This issue tracker has been migrated to GitHub, and is currently read-only.
For more information, see the GitHub FAQs in the Python's Developer Guide.

classification
Title: Deprecate __loader__, __package__, and __cached__ on modules
Type: Stage: patch review
Components: Library (Lib) Versions: Python 3.11
process
Status: open Resolution:
Dependencies: Superseder:
Assigned To: Nosy List: FFY00, barry, brett.cannon, eric.snow, iritkatriel, ncoghlan, pitrou, pmpp, rhettinger
Priority: low Keywords: patch

Created on 2018-04-13 21:48 by brett.cannon, last changed 2022-04-11 14:58 by admin.

Pull Requests
URL Status Linked Edit
PR 29078 open barry, 2021-10-20 02:13
Messages (17)
msg315269 - (view) Author: Brett Cannon (brett.cannon) * (Python committer) Date: 2018-04-13 21:48
If you look at https://docs.python.org/3/reference/import.html#import-related-module-attributes you will notice there are a lot of attributes on modules. But since the introduction of module specs (https://docs.python.org/3/library/importlib.html#importlib.machinery.ModuleSpec), all of those attributes became redundant.

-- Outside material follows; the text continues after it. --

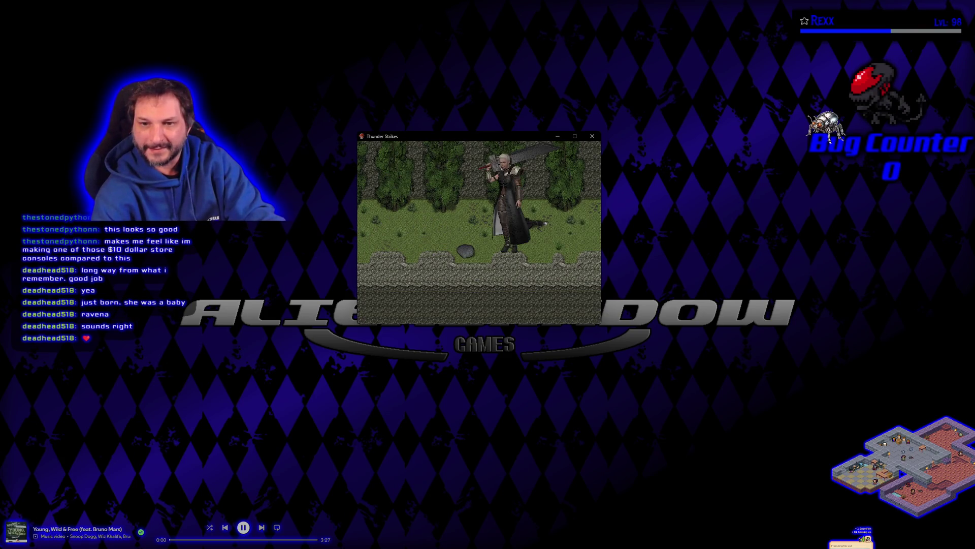
key(Return)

Now some attributes can never be taken away based on common idioms in the Python community. __name__ can't go due to `if __name__ == '__main__'`. __path__ can't go due to people manipulating it with e.g. pkg_resources or pkgutil. The rest, though, don't have such strong idioms tied to them (and in the case of __package__, has actually been made officially redundant by the import system since Python 3.6). That means setting them is unnecessary and any time someone wants to read or potentially manipulate them they have to choose between those attributes or the spec (or update both). Either way it can lead to bugs (I know I have nearly forgotten to set both the spec and the attribute before).

I don't know if we can easily deprecate these attributes using __getattr__ on modules as added in Python 3.7, or if this is more of a documentation thing and need a long period of clearly messaging that these redundant attributes will no longer be set at some point.
msg315276 - (view) Author: Barry A. Warsaw (barry) * (Python committer) Date: 2018-04-14 00:21
I agree.  It should also be pointed out that we've had inconsistencies between the module attributes and the spec attributes, and even fixing those has lead to problems.  There should be a single source of truth, and the module spec should be that.

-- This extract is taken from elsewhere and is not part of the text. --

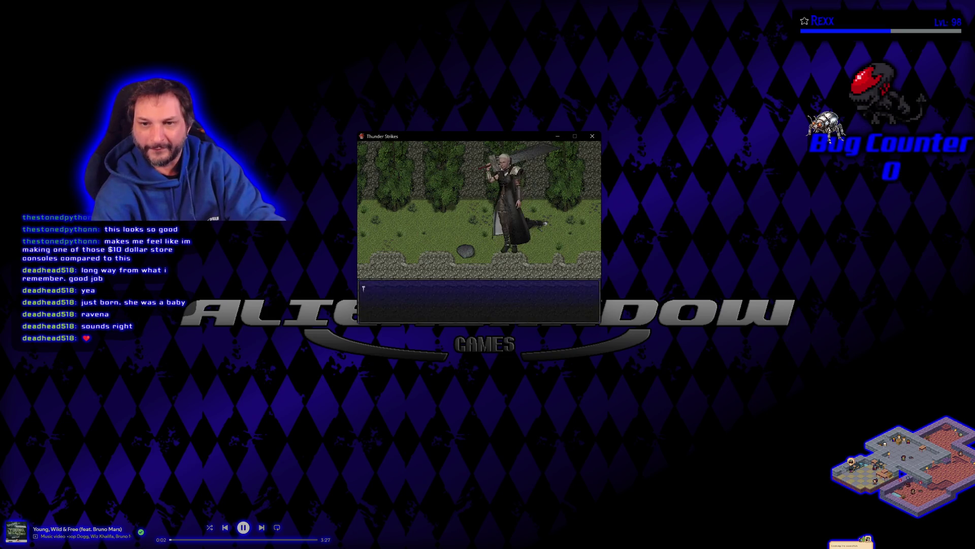
key(Return)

+1, and I agree about not being able to __name__ and __path__.
msg315521 - (view) Author: Nick Coghlan (ncoghlan) * (Python committer) Date: 2018-04-20 16:28
-1 from me for __package__, as setting that's the preferred way for directly executed scripts to fix their explicit relative imports (rather than trying to retroactively fix their spec). (https://docs.python.org/3/library/importlib.html also doesn't say anything about __package__ being deprecated)

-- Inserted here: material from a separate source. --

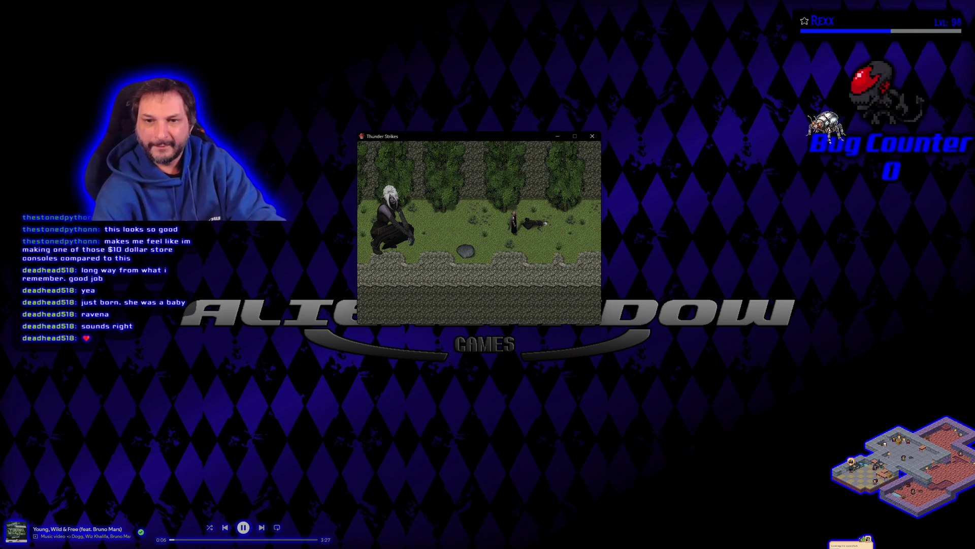
key(Return)
key(Left)
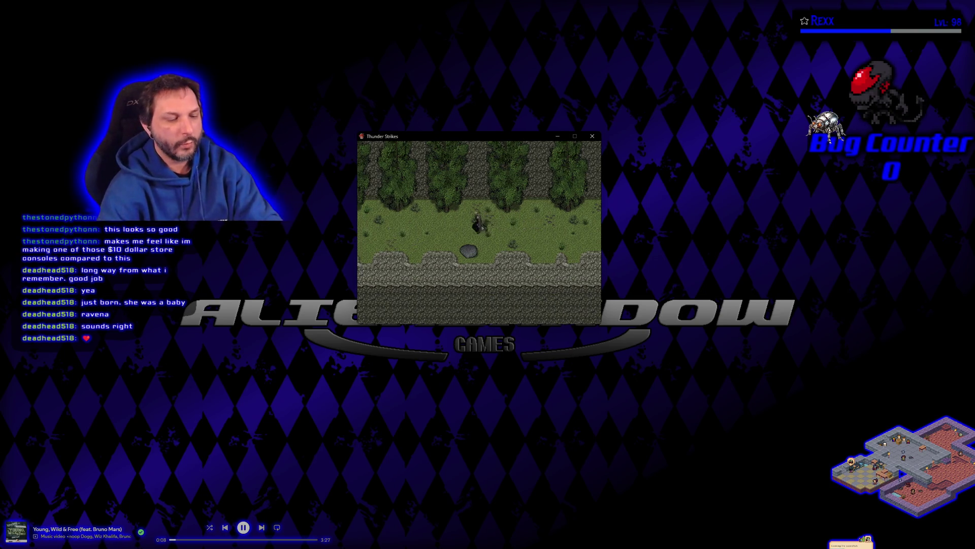
key(Left)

I'd be OK with seeing __file__/__cached__/__loader__ get deprecated, but before they went away, I'd like to see "importlib.util.get_filename()", "importlib.util.get_cache_filename()", and "importlib.util.get_loader()"  helpers added.
msg315534 - (view) Author: Raymond Hettinger (rhettinger) * (Python committer) Date: 2018-04-20 20:20
+1 from me.  The visual clutter in dir() has proven to be somewhat distracting in introduction-to-python courses.
msg315550 - (view) Author: Nick Coghlan (ncoghlan) * (Python committer) Date: 2018-04-21 05:52
As a concrete proposal for 3.8, how about:

1. Add the following utility functions to importlib.util (names adjusted to match PEP 451 rather than my initial suggestions above):

    def get_location(module):
        try:
            return module.__file__
        except AttributeError:
            pass
        spec = module.__spec__
        if spec.has_location:
            return spec.origin
        return None

    def get_cached_location(module):
        try:
            return module.__cached__
        except AttributeError:
            pass
        spec = module.__spec__
        if spec.has_location:
            return spec.cached
        return None

    def get_loader(module):
        try:
            return module.__loader__
        except AttributeError:
            pass
        return module.__spec__.loader

2. Explicitly make __file__/__cached__/__loader__ optional, and require 3rd party tools to use the relevant `importlib.util.get_*` APIs when they're defined rather than accessing the dunder-attributes directly.

I think those 3 are clear, but the right API for replacing direct access to __package__ is less clear, since there are two cases for querying the package name: whether you want actual packages to return their own name, or whether you want the name of their parent.

If we decide the relevant use case is "get the base package name for relative imports", then the following helper API may work:

    def get_base_package_name(module):
        """Get the package name to pass to resolve_name() for this module"""
        try:
            return module.__package__
        except AttributeError:
            pass
        modname = module.__name__
        try:
            path = module.__path__
        except AttributeError:
            pass
        else:
            return modname
        return module.__spec__.parent
msg315585 - (view) Author: Antoine Pitrou (pitrou) * (Python committer) Date: 2018-04-21 22:33
This sounds like gratuitous breakage to me.  __file__ in particular is used quite often.
msg315620 - (view) Author: Barry A. Warsaw (barry) * (Python committer) Date: 2018-04-22 17:00
Not that I've thought this through in much detail, but what if we start out by proxying those module attributes to the spec via PEP 562 hooks?  We can do that in 3.8, issue (silent?) deprecation warnings, and then do a full deprecation process for those module attributes?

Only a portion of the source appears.